Update on Government Digital Strategy - aligning IT with Digital
Update on progress made on the Government Digital Strategy as at March 2013.
The background
The Civil Service Reform Plan set out the need to move to a “digital civil service” - digital by default in skills, style and how citizens use services to interact with government. Following on from that, the Government Digital Strategy was published in November 2012. It set out a clear vision for digital services so straightforward and convenient that all those who can use them prefer to do so. These services would be more efficient and cost-effective, delivering on the government’s Efficiency and Reform agenda.
The Digital Strategy established 14 clear actions. In December 2012, each department published its own Departmental Digital Strategy, corresponding to the 14 actions.
Efficiency and reform
We estimate that moving services from offline to digital channels will save between £1.7 and £1.8 billion a year. Looking closely at one area of IT spend, a recent NAO report highlighted that government is likely to meet, if not exceed, its target of £440 million savings for 2012-13 from the ICT spend control and shared ICT infrastructure programme. By October 2012, £410 million had already been saved through these initiatives in 2012/13.
At present government spends some £6 billion on ICT per year by ensuring the IT and digital agendas are aligned; both strategies can be accelerated and efficiencies made.
Technology skills are one of the fundamental parts of creating outstanding digital public services, and we need to improve the diversity of our skills base, particularly in development, service design and legacy renewal. This is crucial to our Digital by Default objectives, and will also deliver savings.
Progress – 3 months on
The 14 actions in the Government Digital Strategy can be viewed here and some updates on those most closely linked to digital capability across government are detailed below.
Action 1. Departmental and transactional agency boards will include an active digital leader
Each department has appointed an active digital leader, working closely with Government Digital Service as part of a digital leader network.

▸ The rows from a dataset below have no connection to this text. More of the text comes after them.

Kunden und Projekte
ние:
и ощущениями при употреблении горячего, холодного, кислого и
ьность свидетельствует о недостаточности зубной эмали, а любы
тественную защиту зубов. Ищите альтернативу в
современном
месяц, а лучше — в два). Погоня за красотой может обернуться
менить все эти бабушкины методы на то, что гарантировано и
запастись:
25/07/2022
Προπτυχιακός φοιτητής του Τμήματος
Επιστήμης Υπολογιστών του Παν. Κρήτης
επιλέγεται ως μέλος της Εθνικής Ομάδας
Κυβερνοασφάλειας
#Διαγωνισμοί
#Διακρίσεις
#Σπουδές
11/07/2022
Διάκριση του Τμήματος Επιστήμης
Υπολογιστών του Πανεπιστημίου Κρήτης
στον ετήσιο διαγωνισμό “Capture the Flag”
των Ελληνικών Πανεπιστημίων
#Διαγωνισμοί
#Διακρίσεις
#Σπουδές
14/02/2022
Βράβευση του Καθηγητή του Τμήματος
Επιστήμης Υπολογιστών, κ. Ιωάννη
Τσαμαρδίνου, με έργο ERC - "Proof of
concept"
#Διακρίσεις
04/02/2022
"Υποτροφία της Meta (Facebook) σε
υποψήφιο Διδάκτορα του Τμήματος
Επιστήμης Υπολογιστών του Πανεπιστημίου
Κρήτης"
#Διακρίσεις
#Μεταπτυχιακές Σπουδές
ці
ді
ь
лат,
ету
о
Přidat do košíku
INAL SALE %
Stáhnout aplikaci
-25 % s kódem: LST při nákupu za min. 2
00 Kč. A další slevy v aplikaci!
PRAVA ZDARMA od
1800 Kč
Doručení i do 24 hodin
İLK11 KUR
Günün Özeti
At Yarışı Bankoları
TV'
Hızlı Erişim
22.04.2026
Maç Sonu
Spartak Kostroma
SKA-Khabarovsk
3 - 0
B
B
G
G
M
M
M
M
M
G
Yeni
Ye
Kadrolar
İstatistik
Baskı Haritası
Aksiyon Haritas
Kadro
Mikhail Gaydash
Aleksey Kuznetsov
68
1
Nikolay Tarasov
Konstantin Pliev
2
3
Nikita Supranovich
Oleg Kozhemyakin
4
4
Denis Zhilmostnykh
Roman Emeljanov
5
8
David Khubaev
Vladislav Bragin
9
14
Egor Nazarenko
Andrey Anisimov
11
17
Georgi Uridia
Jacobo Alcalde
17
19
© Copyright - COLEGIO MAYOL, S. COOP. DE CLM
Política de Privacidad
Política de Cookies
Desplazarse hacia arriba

Action 2. Services handling over 100,000 transactions each year will be re-designed, operated and improved by a skilled, experienced and empowered Service Manager
The Government Digital Strategy required major transactional departments to identify ‘exemplar’ services for transformation. Of the 23 identified:
- work has begun on 15 of these and 9 are at alpha/beta delivery stages.

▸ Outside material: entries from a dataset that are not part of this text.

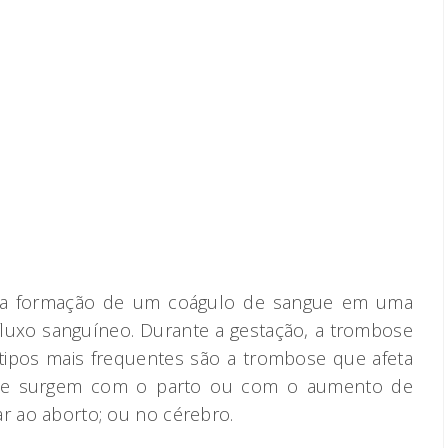
ela formação de um coágulo de sangue em uma
 fluxo sanguíneo. Durante a gestação, a trombose
tipos mais frequentes são a trombose que afeta
que surgem com o parto ou com o aumento de
ar ao aborto; ou no cérebro.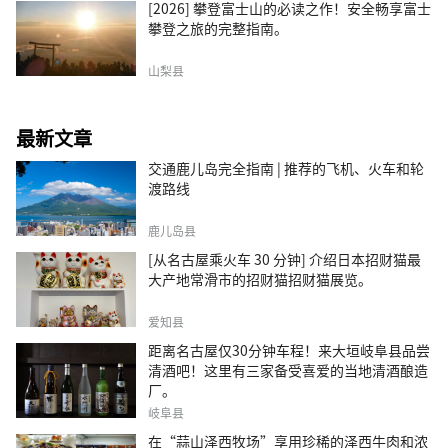
[2026] 攀登富士山的必读之作！安全畅享富士
攀登之旅的完整指南。
山梨县
最新文章
交通鹿儿岛完全指南 | 推荐的飞机、火车和轮
渡路线
鹿儿岛县
[从名古屋乘火车 30 分钟] 介绍日本招财猫最
大产地常滑市的招财猫招财猫展览。
爱知县
距离名古屋仅30分钟车程！来大垣岐阜县品尝
清酒吧！这里有三家备受喜爱的当地清酒酿造
厂。
岐阜县
在“蒜山泽西牧场”享用珍稀的泽西牛肉和浓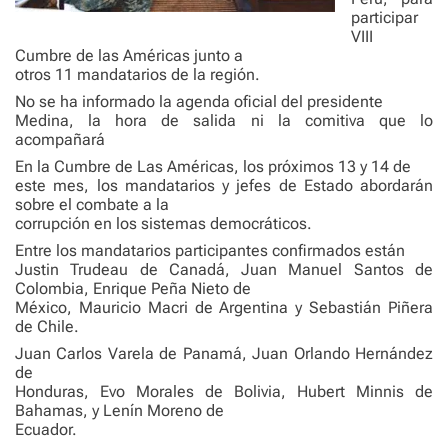
participar
VIII
Cumbre de las Américas junto a
otros 11 mandatarios de la región.
No se ha informado la agenda oficial del presidente
Medina, la hora de salida ni la comitiva que lo
acompañará
En la Cumbre de Las Américas, los próximos 13 y 14 de
este mes, los mandatarios y jefes de Estado abordarán
sobre el combate a la
corrupción en los sistemas democráticos.
Entre los mandatarios participantes confirmados están
Justin Trudeau de Canadá, Juan Manuel Santos de
Colombia, Enrique Peña Nieto de
México, Mauricio Macri de Argentina y Sebastián Piñera
de Chile.
Juan Carlos Varela de Panamá, Juan Orlando Hernández
de
Honduras, Evo Morales de Bolivia, Hubert Minnis de
Bahamas, y Lenín Moreno de
Ecuador.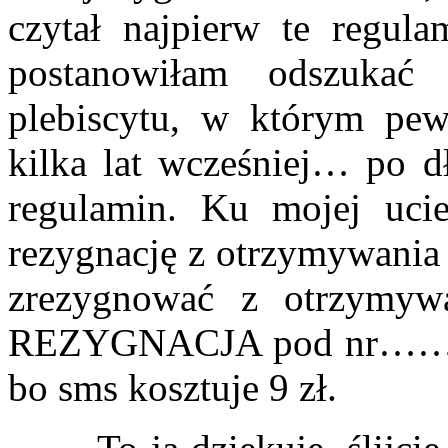
czytał najpierw te regul
postanowiłam odszukać
plebiscytu, w którym pew
kilka lat wcześniej… po d
regulamin. Ku mojej ucie
rezygnację z otrzymywania
zrezygnować z otrzymywa
REZYGNACJA pod nr……” i
bo sms kosztuje 9 zł.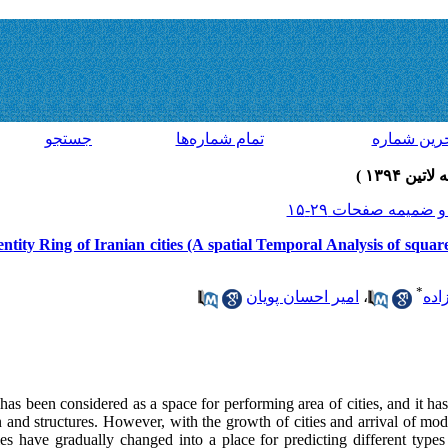
رين شماره
تمام شماره‌ها
جستجو
entity Ring of Iranian cities (A spatial Temporal Analysis of squa
*
اده
،
امیر احسان پویان
as been considered as a space for performing area of cities, and it has
gn and structures. However, with the growth of cities and arrival of m
ties have gradually changed into a place for predicting different types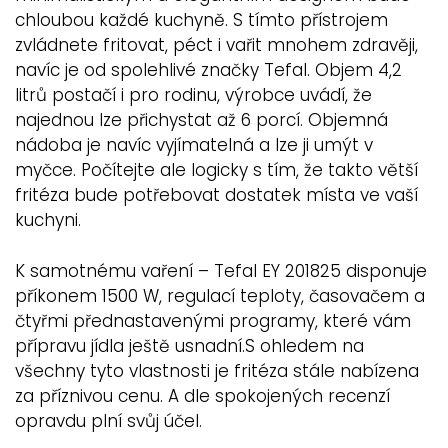
chloubou každé kuchyně. S tímto přístrojem
zvládnete fritovat, péct i vařit mnohem zdravěji,
navíc je od spolehlivé značky Tefal. Objem 4,2
litrů postačí i pro rodinu, výrobce uvádí, že
najednou lze přichystat až 6 porcí. Objemná
nádoba je navíc vyjímatelná a lze ji umýt v
myčce. Počítejte ale logicky s tím, že takto větší
fritéza bude potřebovat dostatek místa ve vaší
kuchyni.
K samotnému vaření – Tefal EY 201825 disponuje
příkonem 1500 W, regulací teploty, časovačem a
čtyřmi přednastavenými programy, které vám
přípravu jídla ještě usnadní.S ohledem na
všechny tyto vlastnosti je fritéza stále nabízena
za příznivou cenu. A dle spokojených recenzí
opravdu plní svůj účel.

- 5 Service Managers have been formally appointed
Action 3. All departments will ensure that they have appropriate digital capability in-house, including specialist skills
Departments are working towards recruiting digital capability in-house. For example, Ministry of Justice have created a new Digital Services Division, a team of skilled experts working on cutting edge new ideas for the department.
Action 4. Cabinet Office will support improved digital capability across departments
We have reviewed the team and introduced a new structure that prioritises user needs and provides the support departments need to make this transformation.
- 14 Senior Technical Advisors are being appointed to Government Chief Technology Officer Liam Maxwell’s team to support departments
- The role vacated by former Government CIO Andy Nelson, who is now CIO at DWP, will not be filled, as the cross-government role is no longer central to delivery.
- Within departments, CIOs will continue to play a crucial role where the role is adapted to user needs. For example, a CIO in the Department for Work and Pensions has a very different role to one in Defra, and both are led by the end service.
- Departmental digital leaders and CIOs will work closely together to drive digital transformation.
- Government Chief Operating Officer Stephen Kelly is to take on the additional role of Government Senior Information Risk Owner (GSIRO). The management of information and technical risks is fundamental to business delivery and a core responsibility for all senior leaders.
Action 6: From April 2014, all new or redesigned transactional services will meet the Digital by Default service standard
A beta version of the Digital by Default Service Standard will be published on 14 March 2013, ahead of a full launch in mid-April.
From April 2014, all new or redesigned government services must meet this new standard, in order to ensure consistency and quality across government’s digital services, and put user needs firmly at the heart of service design.
GDS has provided guidance, tools and code for departments alongside the standard.
In summary
Stephen Kelly, Government Chief Operating Officer comments:
Andy Nelson has achieved remarkable feats in the Government CIO role, and the fact that he has moved to lead IT on a pivotal welfare reform project in such a high-profile department is evidence of his abilities. The legacy he has left means we are in a fantastic position to review our governance and set the direction for the future of our technology leadership. Governance is central to promoting a web-based, user focussed, and participative culture. Because it reflects what our users need from government digital services- but also because it helps us to deliver on our efficiency and reform priorities.
The NAO report was supportive of what we were doing but it recognised the scale of the change required – and the skills we would need to deliver. We want an exceptional Civil Service delivering the best for Britain: more skilled, less bureaucratic and more unified. The world has changed and so must we – and ensuring we are equipped for the digital future is part of that. Roughly £1.2 billion of savings could be made during this Parliament alone by bringing central government transactional services online. So, the opportunity is huge, and this progress means we are racing to meet it.